Was Padmavati sent hurriedly to British Censor Board out of pressure from overseas distributors?

By Manishaa R

Even as the BBFC (British Board of Film Certification) reportedly cleared Sanjay Bhansali’s Padmavati without any cuts granting it a 12-A rating, sources reveal that CBFC (Censor Board of Film Certification) has sought an explanation from the filmmaker for his hasty decision to get his film cleared in UK, pending its censorship clearance in India. CBFC chief, Prasoon Joshi was unavailable for comment. However former Censor Board chief, Pahlaj Nihalani, pointed out that Bhansali was not only accountable to CBFC but also the I & B Ministry and Commerce Ministry for his latest move, “As per the rules of the I & B Ministry, it is mandatory for every filmmaker to get a clearance from CBFC before exporting the film outside India, even if it means for overseas censor clearance. This also applies to films that are screened in film festivals. In the case of Padmavati, the film has been exported for business purpose. It appears that it was digitally transferred because if it would have been physically exported, it would have been examined for CBFC certification. Also since export of films comes under the purview of the Commerce Ministry, Bhansali will also have to furnish an explanation to the Ministry, besides the Customs Department,” Nihalani said.

The former CBFC chief added that the filmmaker was also answerable to the Indian Film Exporters Association for his decision, “This would be a matter of concern for the Exporters Association too what with members sending their films abroad without censor certification and the official clearance of the association,” he said.
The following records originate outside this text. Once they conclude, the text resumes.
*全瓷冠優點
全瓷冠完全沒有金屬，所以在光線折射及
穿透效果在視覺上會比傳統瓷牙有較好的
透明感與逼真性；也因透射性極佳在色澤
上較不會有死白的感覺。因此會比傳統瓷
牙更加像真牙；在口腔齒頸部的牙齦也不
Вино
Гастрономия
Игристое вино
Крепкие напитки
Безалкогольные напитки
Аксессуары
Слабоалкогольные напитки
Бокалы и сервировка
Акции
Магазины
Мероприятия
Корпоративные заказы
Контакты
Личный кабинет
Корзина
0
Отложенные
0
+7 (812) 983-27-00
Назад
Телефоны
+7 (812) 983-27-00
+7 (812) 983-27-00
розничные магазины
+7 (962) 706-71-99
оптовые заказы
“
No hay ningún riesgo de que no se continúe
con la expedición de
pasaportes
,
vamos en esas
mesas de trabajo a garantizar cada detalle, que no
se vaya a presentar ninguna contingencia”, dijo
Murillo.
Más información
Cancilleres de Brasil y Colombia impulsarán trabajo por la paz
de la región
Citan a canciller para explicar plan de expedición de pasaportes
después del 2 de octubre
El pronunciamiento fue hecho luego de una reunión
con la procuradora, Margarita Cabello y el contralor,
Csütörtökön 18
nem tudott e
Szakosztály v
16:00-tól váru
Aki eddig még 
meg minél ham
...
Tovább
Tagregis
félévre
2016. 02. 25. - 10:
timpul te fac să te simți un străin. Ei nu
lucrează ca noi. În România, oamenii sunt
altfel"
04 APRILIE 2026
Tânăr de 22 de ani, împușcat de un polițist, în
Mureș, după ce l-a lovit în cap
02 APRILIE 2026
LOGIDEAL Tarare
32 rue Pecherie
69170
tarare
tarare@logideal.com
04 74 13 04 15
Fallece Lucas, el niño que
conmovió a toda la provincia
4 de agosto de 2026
The President of the Indian Film Exporters Association, Hirachand Dand, when contacted endorsed Nihalani’s point of view, “The issue is that no film can be exported without its clearance by CBFC. The rules clearly state so. It is strange how Sanjay Bhansali managed to export his film discreetly. It is technically illegal.” However he did not deny that there had been instances in the past where filmmakers had got their films cleared overseas, when the CBFC clearance was delayed in India, “There have been some examples of makers getting their films cleared overseas when there is a delay in the clearing process in India. Some filmmakers also do it out of pressure from the overseas distributors,” Dand added. According to him, irrespective of the BBFC clearance, there is no question of the film being released overseas, before it is released in India. “That’s because of the fear of rampant piracy. No filmmaker will ever make that mistake. So what was the whole hurry about getting the film cleared in UK?”, Hirachand Dand asked.

“What was the whole hurry about getting Padmavati film cleared in UK, knowing that it could not be released on December 1?” Hirachand Dand- President, Indian Film Exporters Association 

However the big question is what led Bhansali to take such a step knowing that it was pointless releasing his film in UK or any other country, before it could be released in India? There is also a contention that Bhansali must have submitted his film to BBFC (British Board of Film Certification) under pressure from the overseas distributors, Paramount Pictures, who had planned a grand worldwide release for the film. Also a source points out that Bhansali was optimistic of meeting the December 1 deadline of the release, despite protests, hoping that the CBFC would watch it on a priority basis, “It appears that Bhansali must have submitted the film to the UK censor board, before the makers announced their decision to defer the film. Prior to that, Viacom Pictures had reiterated time and again that they would stick by the December 1 deadline for release. They had clearly not anticipated that this kind of trouble for the film,” a source revealed.

As of now, there is an uncertainty about the release date of the film in India, with protests only intensifying and three states calling for a ban on the film. Sources point out that it  now entirely the CBFC’s prerogative as to how it tackles the issue and clears the film, after which the makers can look at pacifying protesting groups.